Regression Models Reference🔗

The Apheris Regression Models codebase is a toolkit to allow you to run regressions on Apheris.

We currently support two models: the general logistic regression and the Cox Regression.

Remote inference is not currently supported for the logistic regression as this would allow a user to reverse engineer the input features from predictions.

regression.logistic_regression.api_client🔗

`fit_lr(datasets, session, feature_cols, target_col, validation_set_col=None, validation_split=None, feature_selector_direction=None, num_rounds=5, num_steps_per_round=2)` 🔗

Trains a linear regression model using the specified datasets and session.

Parameters:

Name	Type	Description	Default
`datasets`	`Union[Iterable[FederatedDataFrame], FederatedDataFrame]`	The datasets to be used for training.	required
`session`	`Union[SupervisedMLSession, LocalDebugMLSession]`	The session object that defines compute_spec and dataset ids,	required
`num_rounds`	`int`	The number of training rounds to perform.	`5`
`feature_cols`	`List[Union[int, float, str]]`	Columns to be used as features in the model.	required
`target_col`	`Union[int, float, str]`	Column to be used as the target variable.	required
`validation_set_col`	`Optional[Union[int, float, str]]`	Column to be used for the validation set. Defaults to None.	`None`
`validation_split`	`float`	Fraction of the data to be used for validation. Defaults to 0.2.	`None`
`feature_selector_direction`	`Optional[str]`	Direction for feature selection ('forward' or 'backward'). Defaults to None.	`None`
`num_steps_per_round`	`int`	Number of steps to perform per round. Defaults to 2.	`2`

Returns:

Name	Type	Description
`results`	`dict`	Dictionary containing the model parameters as results of the training process.

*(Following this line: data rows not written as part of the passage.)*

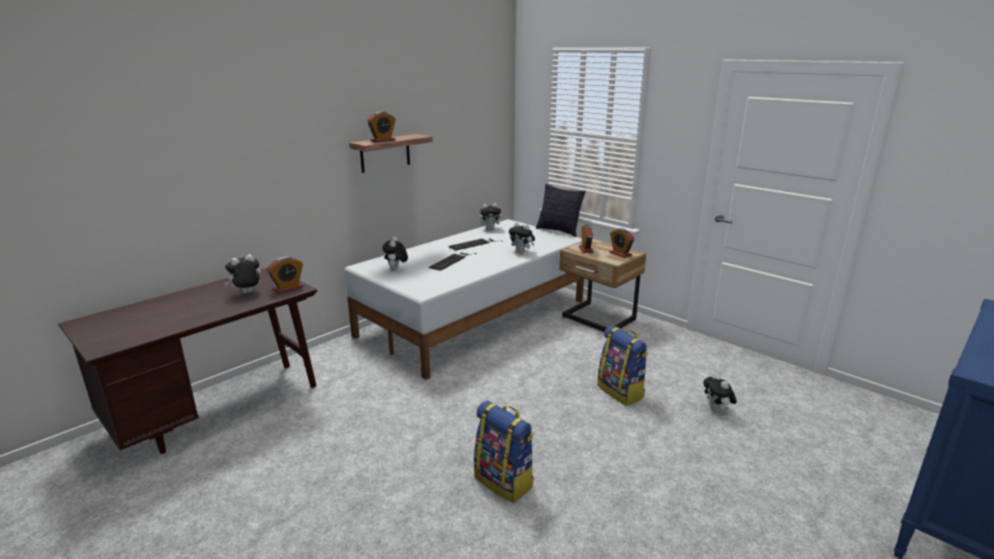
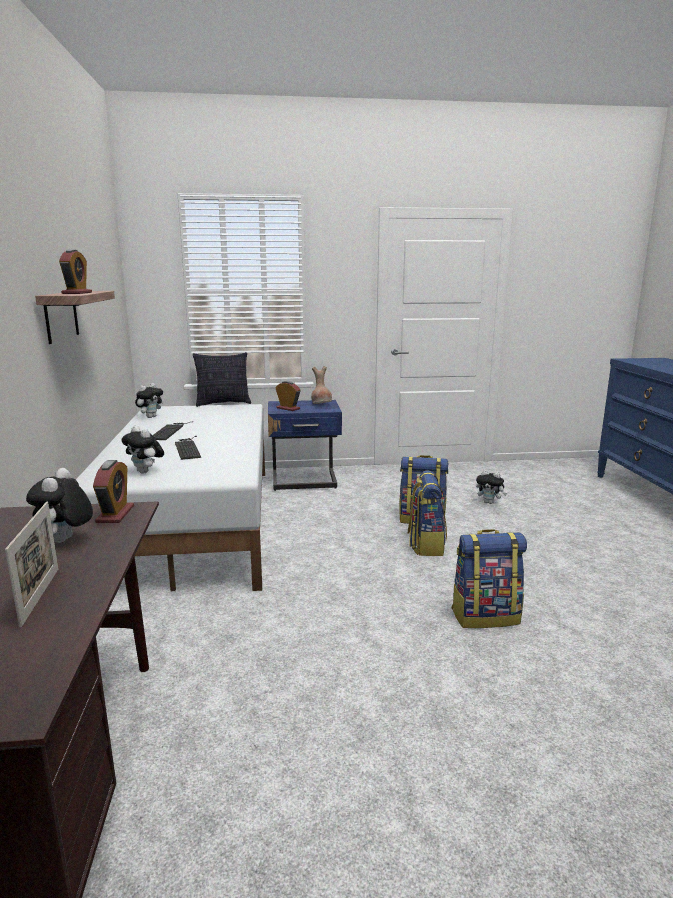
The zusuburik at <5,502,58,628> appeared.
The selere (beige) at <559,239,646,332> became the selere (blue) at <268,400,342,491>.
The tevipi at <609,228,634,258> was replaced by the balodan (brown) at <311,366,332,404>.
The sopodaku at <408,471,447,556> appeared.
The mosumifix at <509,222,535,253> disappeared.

`validate_lr(datasets, session, feature_cols, ground_truth_col, modelparameter, validation_metric='accuracy')` 🔗

Validates the model based on the specified validation dataset. Args: datasets (FederatedDataFrame): The dataset to be used for prediction. session (Union[SupervisedMLSession, LocalDebugMLSession]): The session object that defines compute_spec and dataset ids. feature_cols (List[Union[int, float, str]]): Columns to be used as features in the model. ground_truth_col (Union[int, float, str]): Column to be used as the ground truth. modelparameter (dict): The model parameters to be used for prediction as dictionary. This can be the output of the fit_lr function. validation_metric (str): The metric to be used for validation. Can be any scorer listed in sklearn.metrics.get_scorer_names or "confusion_matrix", defaults to "accuracy". Returns: results: Dictionary containing the predicted values.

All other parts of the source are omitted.